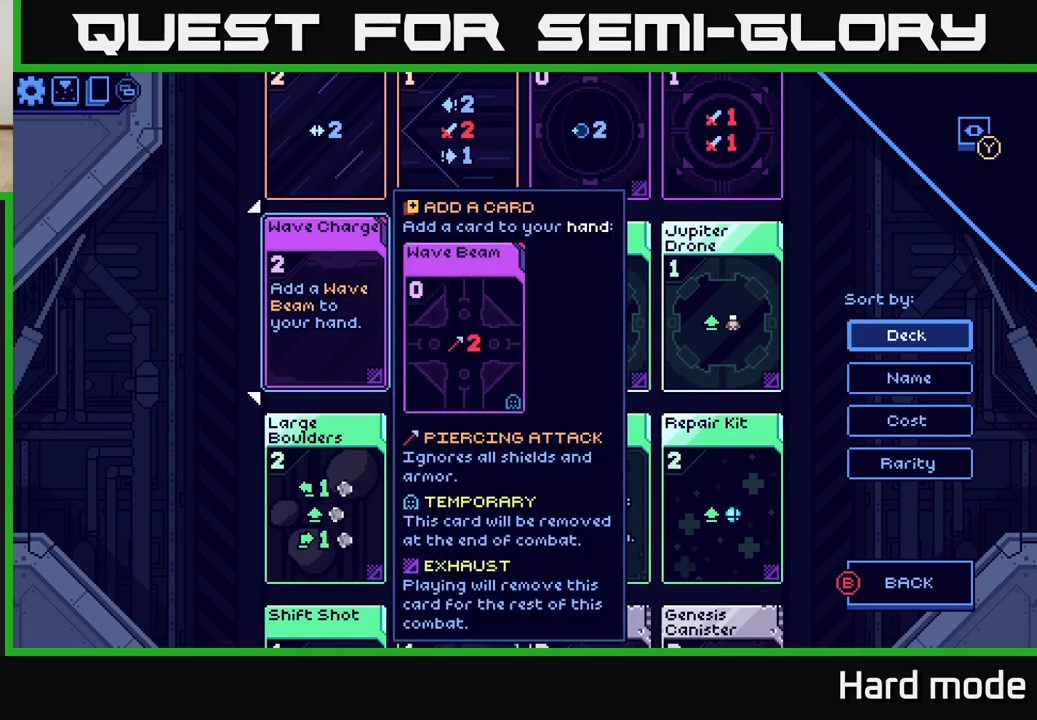
{"buttons": [], "left_stick": "center", "events": []}
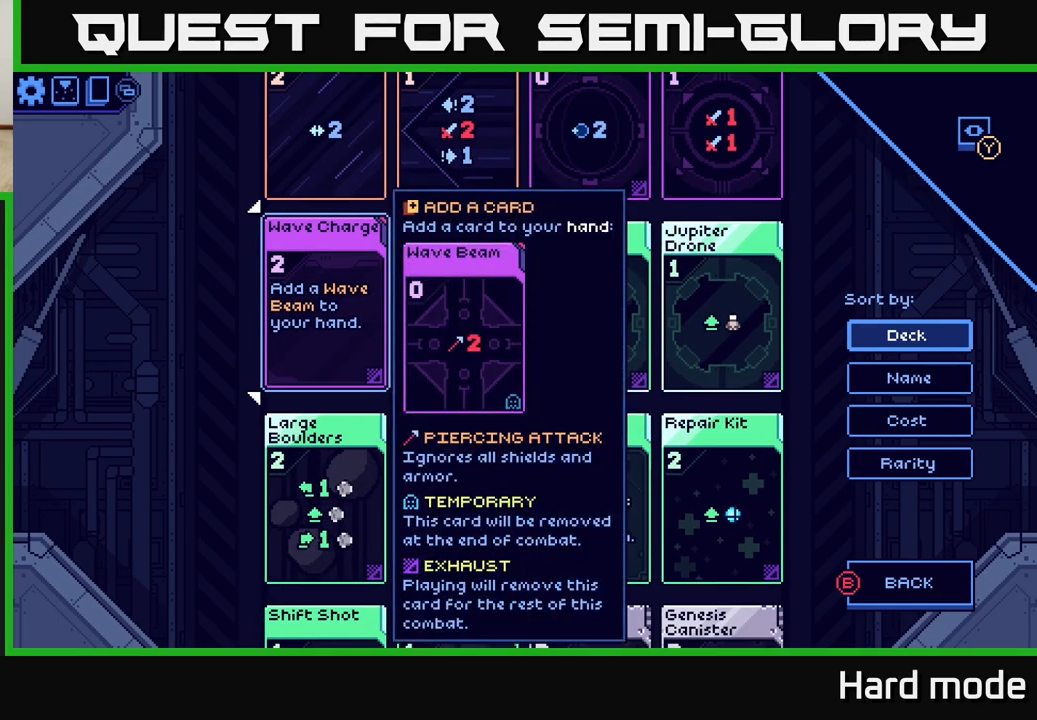
{"buttons": ["X"], "left_stick": "center", "events": [[450, "X", "down"]]}
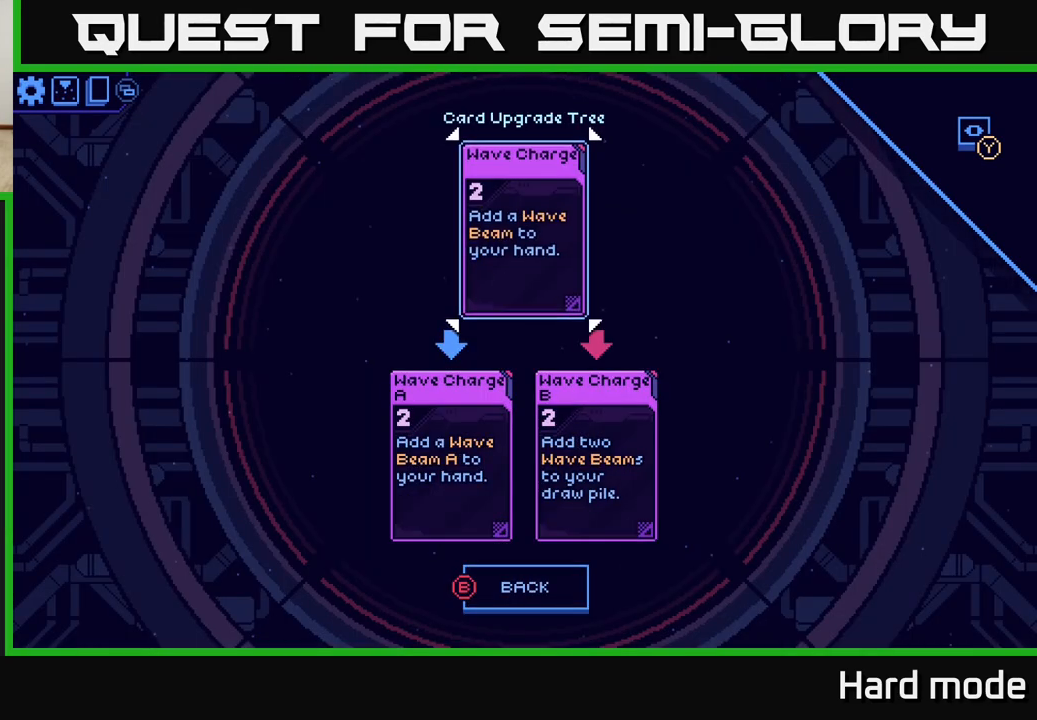
{"buttons": [], "left_stick": "center", "events": [[50, "X", "up"]]}
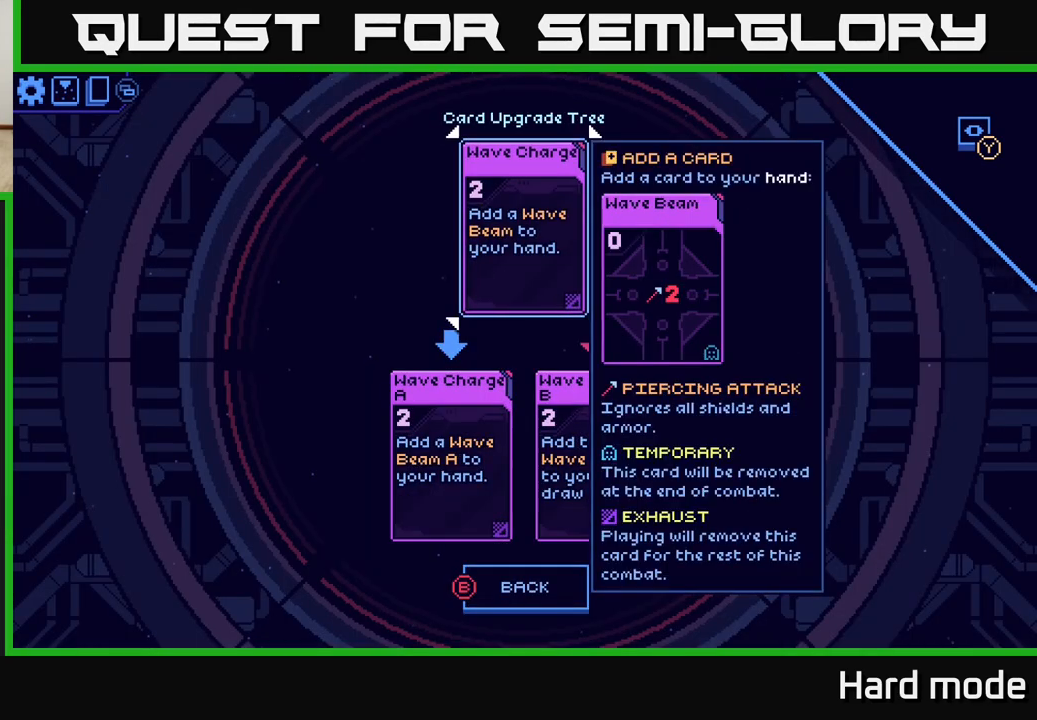
{"buttons": [], "left_stick": "center", "events": []}
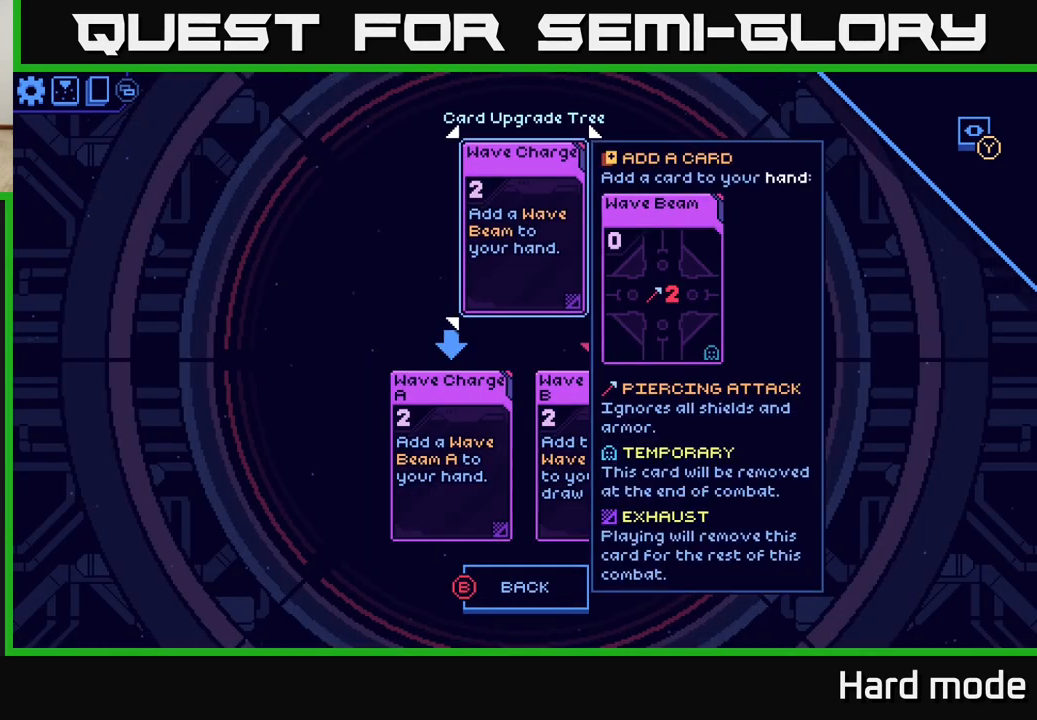
{"buttons": [], "left_stick": "center", "events": []}
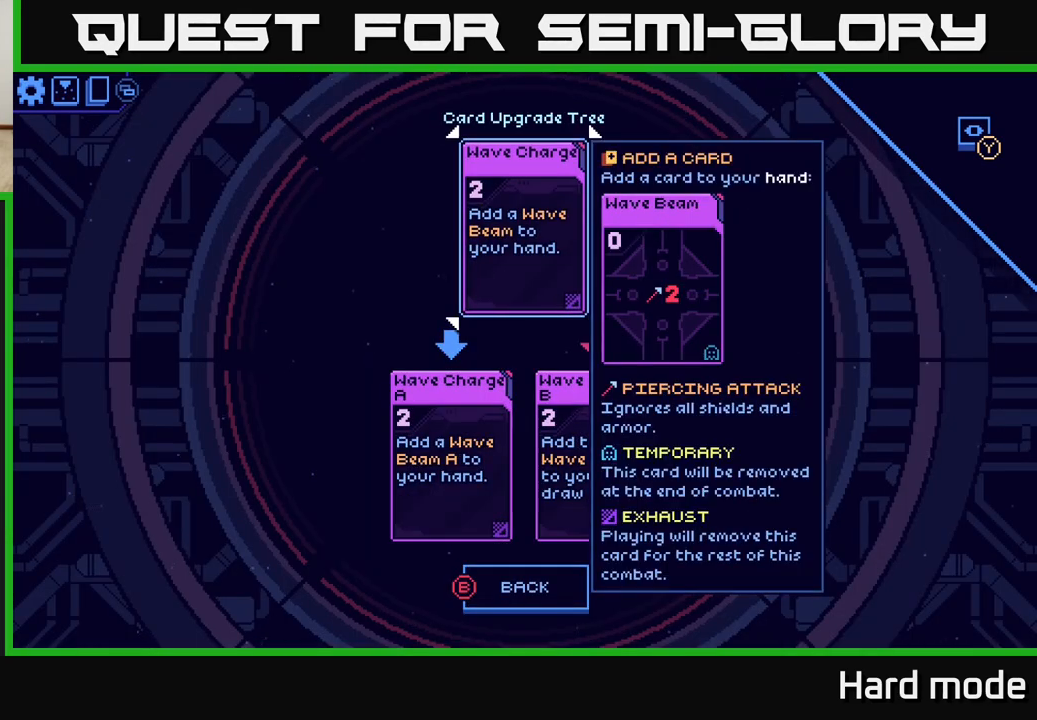
{"buttons": [], "left_stick": "center", "events": [[233, "X", "down"], [300, "X", "up"]]}
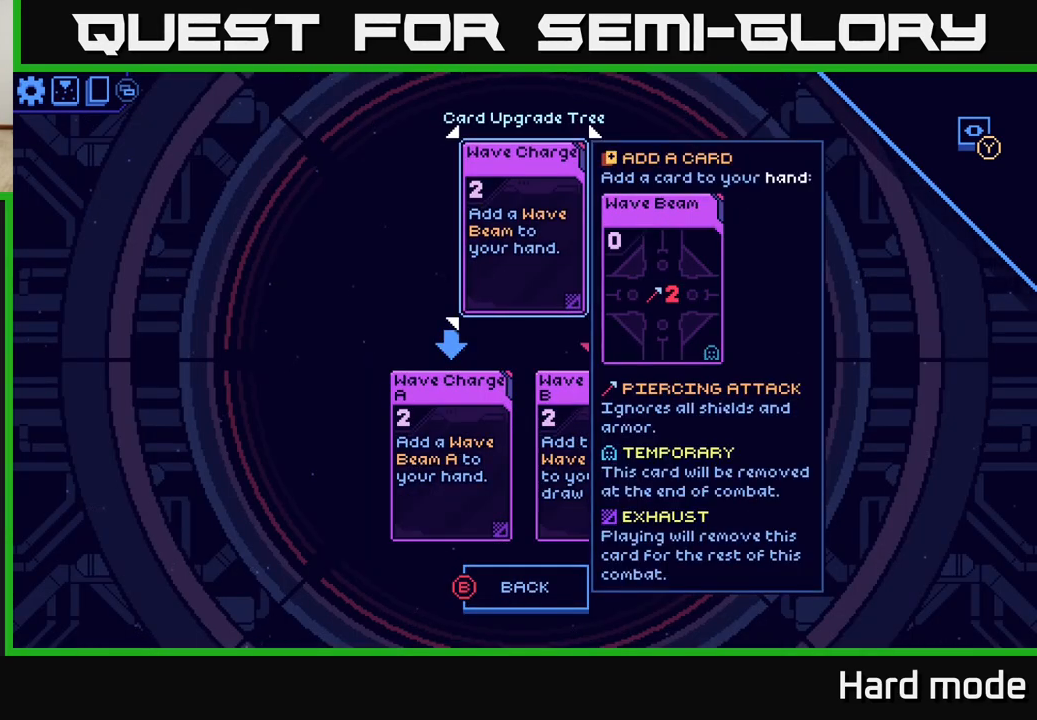
{"buttons": [], "left_stick": "down", "events": [[450, "left_stick", "down"]]}
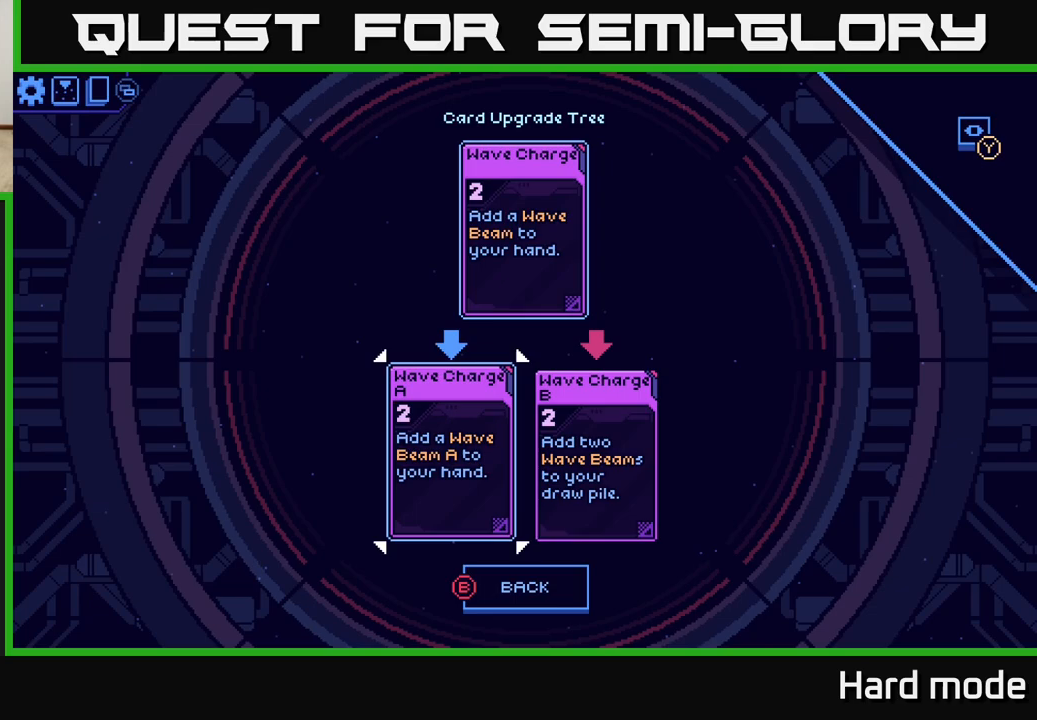
{"buttons": [], "left_stick": "center", "events": [[100, "left_stick", "center"], [267, "left_stick", "down"], [433, "left_stick", "center"]]}
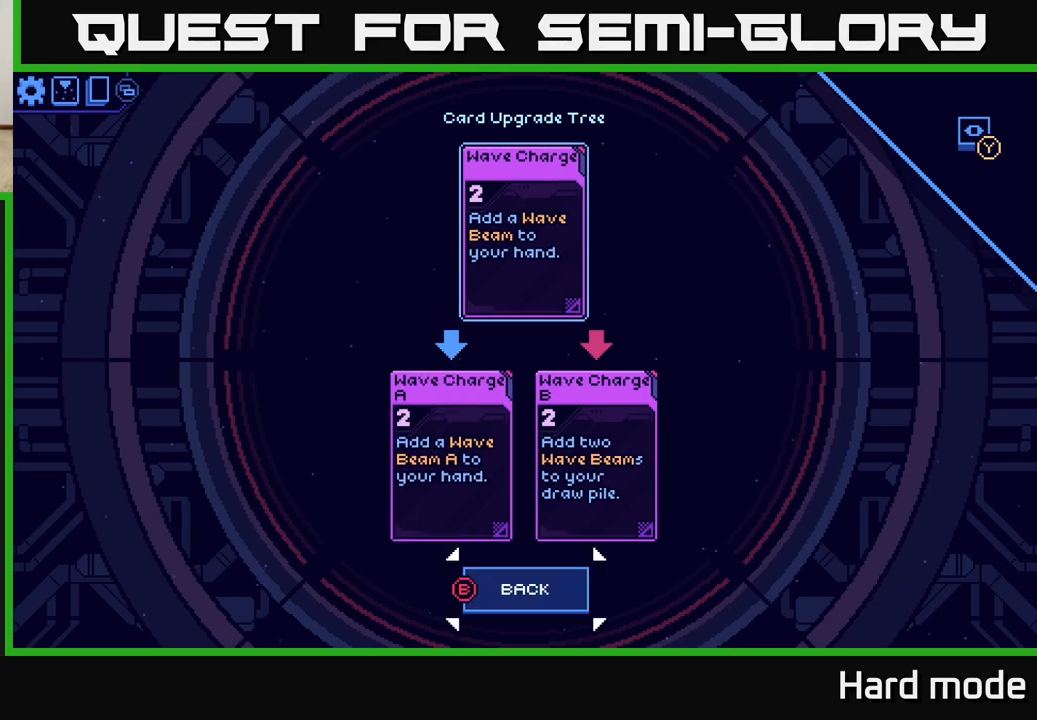
{"buttons": [], "left_stick": "center", "events": [[83, "A", "down"], [133, "A", "up"]]}
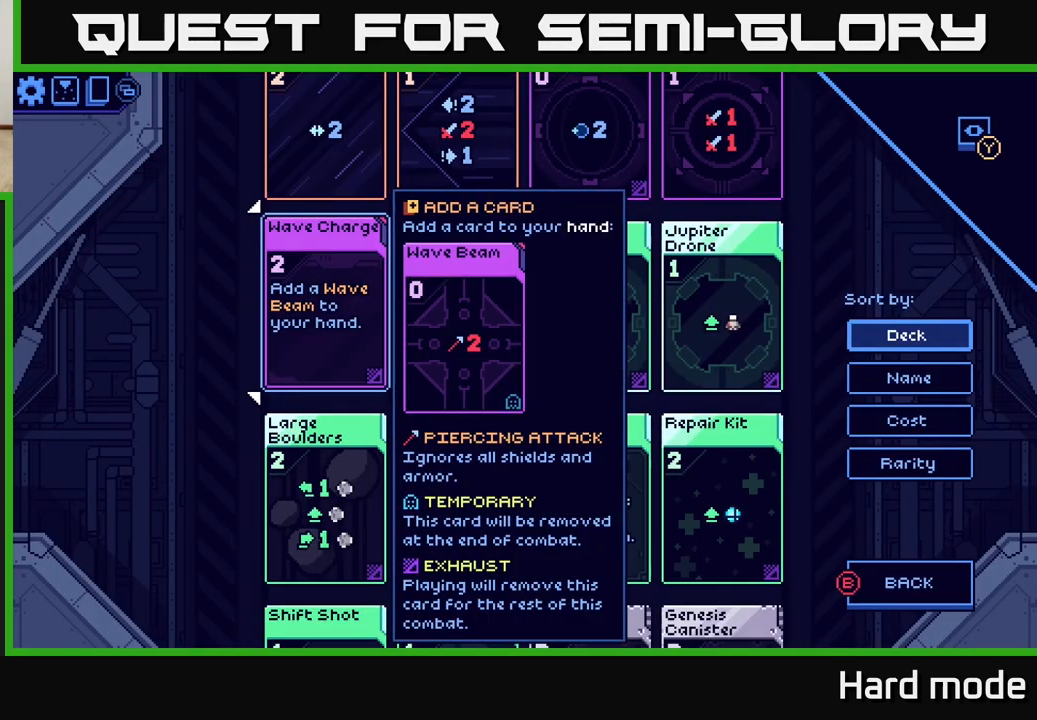
{"buttons": [], "left_stick": "center", "events": [[267, "left_stick", "down"], [467, "left_stick", "center"]]}
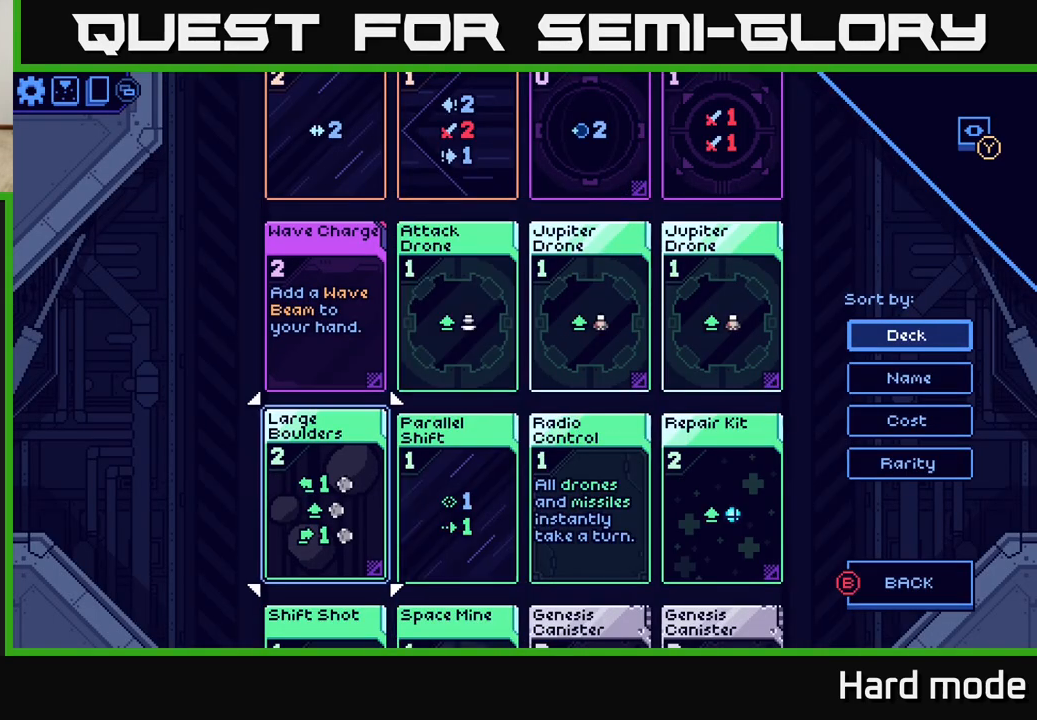
{"buttons": [], "left_stick": "center", "events": [[83, "left_stick", "down"], [233, "left_stick", "center"], [333, "left_stick", "down"], [483, "left_stick", "center"]]}
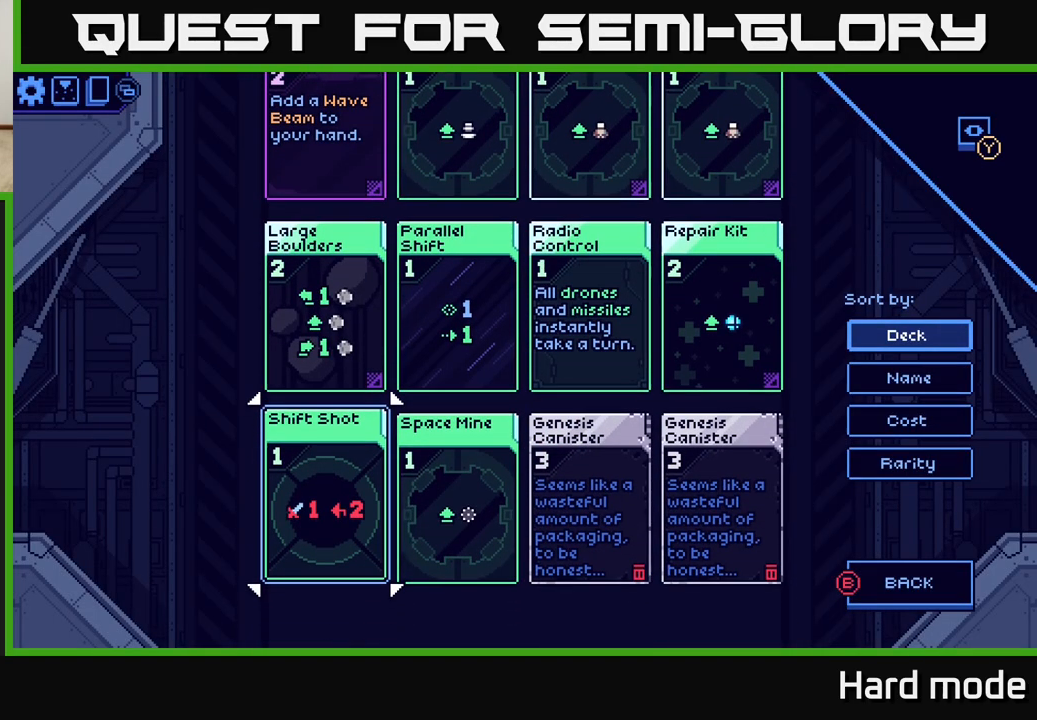
{"buttons": [], "left_stick": "right", "events": [[350, "left_stick", "right"]]}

===

Please reproduce the material above word for word, without its images.

• RESULT
{"buttons": [], "left_stick": "center", "events": []}
{"buttons": ["X"], "left_stick": "center", "events": [[450, "X", "down"]]}
{"buttons": [], "left_stick": "center", "events": [[50, "X", "up"]]}
{"buttons": [], "left_stick": "center", "events": []}
{"buttons": [], "left_stick": "center", "events": []}
{"buttons": [], "left_stick": "center", "events": [[233, "X", "down"], [300, "X", "up"]]}
{"buttons": [], "left_stick": "down", "events": [[450, "left_stick", "down"]]}
{"buttons": [], "left_stick": "center", "events": [[100, "left_stick", "center"], [267, "left_stick", "down"], [433, "left_stick", "center"]]}
{"buttons": [], "left_stick": "center", "events": [[83, "A", "down"], [133, "A", "up"]]}
{"buttons": [], "left_stick": "center", "events": [[267, "left_stick", "down"], [467, "left_stick", "center"]]}
{"buttons": [], "left_stick": "center", "events": [[83, "left_stick", "down"], [233, "left_stick", "center"], [333, "left_stick", "down"], [483, "left_stick", "center"]]}
{"buttons": [], "left_stick": "right", "events": [[350, "left_stick", "right"]]}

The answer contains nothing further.